TASK TO CARRY OUT: Pick out every line in the items below that contains the word "Carex", and copy each of those lines.

DATA LINES:
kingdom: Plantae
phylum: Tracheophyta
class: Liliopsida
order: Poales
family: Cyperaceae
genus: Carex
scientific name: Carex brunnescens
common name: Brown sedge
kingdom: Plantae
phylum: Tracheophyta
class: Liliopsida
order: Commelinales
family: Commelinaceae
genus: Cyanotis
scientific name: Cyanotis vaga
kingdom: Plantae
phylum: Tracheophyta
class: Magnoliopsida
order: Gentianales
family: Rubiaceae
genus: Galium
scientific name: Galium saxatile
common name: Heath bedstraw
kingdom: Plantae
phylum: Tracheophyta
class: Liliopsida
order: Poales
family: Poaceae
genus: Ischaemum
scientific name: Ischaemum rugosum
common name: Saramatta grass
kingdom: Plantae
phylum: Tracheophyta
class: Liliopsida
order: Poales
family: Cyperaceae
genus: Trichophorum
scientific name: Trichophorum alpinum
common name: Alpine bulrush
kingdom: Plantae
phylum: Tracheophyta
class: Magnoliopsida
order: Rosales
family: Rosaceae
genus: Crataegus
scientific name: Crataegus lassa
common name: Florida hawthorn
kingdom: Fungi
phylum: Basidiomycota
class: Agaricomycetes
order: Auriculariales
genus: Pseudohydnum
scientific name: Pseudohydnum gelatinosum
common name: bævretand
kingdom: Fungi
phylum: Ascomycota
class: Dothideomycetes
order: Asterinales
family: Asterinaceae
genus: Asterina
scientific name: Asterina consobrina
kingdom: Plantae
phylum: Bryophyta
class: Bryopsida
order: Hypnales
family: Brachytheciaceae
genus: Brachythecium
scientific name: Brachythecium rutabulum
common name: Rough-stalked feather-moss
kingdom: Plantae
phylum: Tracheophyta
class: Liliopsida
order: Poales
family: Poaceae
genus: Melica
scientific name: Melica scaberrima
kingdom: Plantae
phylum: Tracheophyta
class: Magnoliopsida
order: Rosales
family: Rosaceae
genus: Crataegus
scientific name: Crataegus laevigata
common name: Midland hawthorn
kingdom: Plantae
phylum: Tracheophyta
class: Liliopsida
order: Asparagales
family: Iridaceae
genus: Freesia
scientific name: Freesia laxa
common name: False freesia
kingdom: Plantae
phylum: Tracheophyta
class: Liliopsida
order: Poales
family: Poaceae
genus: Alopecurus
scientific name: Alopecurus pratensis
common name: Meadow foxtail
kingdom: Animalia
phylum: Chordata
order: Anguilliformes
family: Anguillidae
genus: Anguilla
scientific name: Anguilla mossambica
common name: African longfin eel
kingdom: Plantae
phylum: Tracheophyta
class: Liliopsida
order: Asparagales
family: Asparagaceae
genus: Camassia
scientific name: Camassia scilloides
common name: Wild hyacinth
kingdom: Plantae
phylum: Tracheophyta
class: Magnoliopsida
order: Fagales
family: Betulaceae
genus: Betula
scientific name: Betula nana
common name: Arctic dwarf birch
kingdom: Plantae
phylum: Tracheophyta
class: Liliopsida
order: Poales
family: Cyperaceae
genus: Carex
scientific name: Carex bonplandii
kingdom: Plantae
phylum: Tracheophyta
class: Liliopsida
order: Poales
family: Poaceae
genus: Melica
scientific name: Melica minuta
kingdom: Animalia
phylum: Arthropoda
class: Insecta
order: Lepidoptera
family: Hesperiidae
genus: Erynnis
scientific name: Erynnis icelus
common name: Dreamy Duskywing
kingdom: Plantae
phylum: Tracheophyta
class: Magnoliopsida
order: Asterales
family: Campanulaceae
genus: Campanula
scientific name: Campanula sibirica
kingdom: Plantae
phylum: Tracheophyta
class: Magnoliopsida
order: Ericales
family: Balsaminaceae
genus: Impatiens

SOLVED EXERCISE:
genus: Carex
scientific name: Carex brunnescens
genus: Carex
scientific name: Carex bonplandii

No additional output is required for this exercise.